I’m in deep shit! I’m screwed!

3. J’sus dans marde!

When you’re up shit’s creek, t’es dans marde. The expression is être dans la marde, but you’ll hear it said as être dans marde, without la. It’s an informal contraction where la gets swallowed up by dans.

J’sus sounds like chu. It means the same thing as je suis, but chu is an informal pronunciation of it. Another informal pronunciation you’ll hear is j’suis, which sounds like chui.

In another scene from La Galère (season 2, episode 2), Stéphanie is angry because she’s let herself get hurt again by her boyfriend. She uses the informal j’sus when she says:

J’sus cave, j’sus cave, ostie, j’sus cave.
I’m so stupid, so stupid, fuck, I’m so stupid.

4. Cave

Un cave is an idiot. Olivier from Les Parent (season 3, episode 19) says:

Prenez-moi pas pour un cave!
I’m not stupid, you know!
(Don’t take me for an idiot!)

He used the vous form because he was speaking to more than one person. If we convert it to the tu form, it becomes prends-moi pas pour un cave!

5. Prends-moi pas

This form is an informal usage. According to the rules of standard written French, it would have to be ne me prends pas. During conversations, you’re very likely to hear it said as prends-moi pas instead.

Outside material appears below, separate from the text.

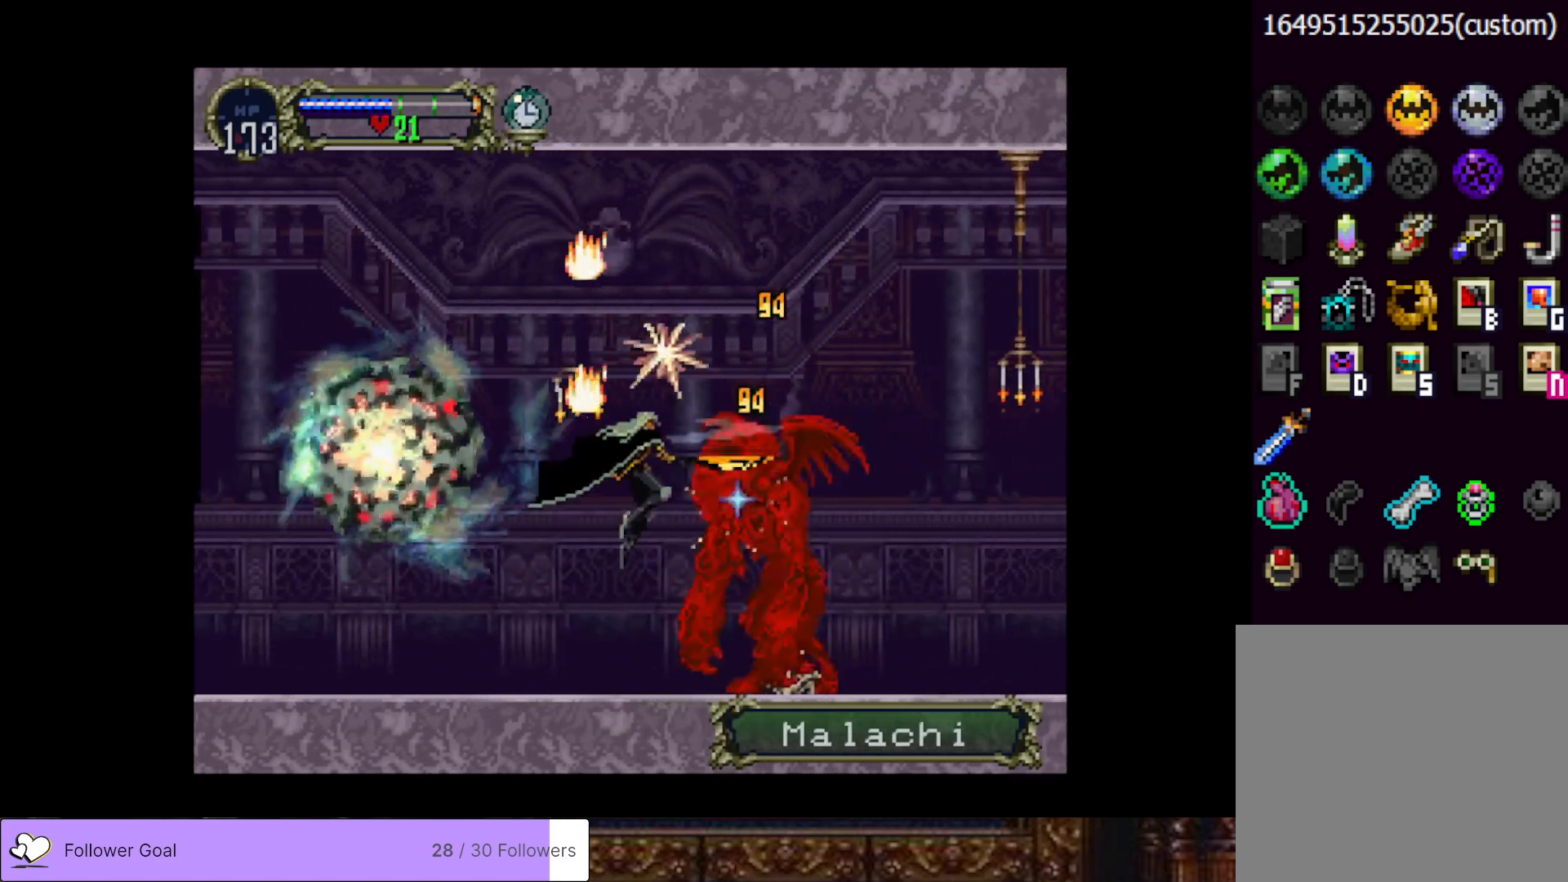
{"buttons": ["SQUARE", "DPAD_DOWN"], "right_stick": "center", "events": [[34, "SQUARE", "down"], [101, "CROSS", "up"], [134, "SQUARE", "up"], [217, "SQUARE", "down"], [251, "DPAD_DOWN", "down"], [351, "SQUARE", "up"], [384, "SQUARE", "down"]]}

Here’s another example of this with the verb toucher.

1. touche-moi
2. touche-moi pas
3. ne me touche pas

(1) is the affirmative form. (2) is an informal spoken form in the negative. (3) is the standard written form in the negative.

Below is an example from the web using touche-moi pas. And just to take us full-circle back to number 1 of this list, it also uses the verb puer as part of the expression puer la sueur, similar to puer la marde.

Tu pues la sueur dès huit heures le matin.
Touche-moi pas!

You stink of sweat as early as 8 o’clock in the morning.
Don’t touch me!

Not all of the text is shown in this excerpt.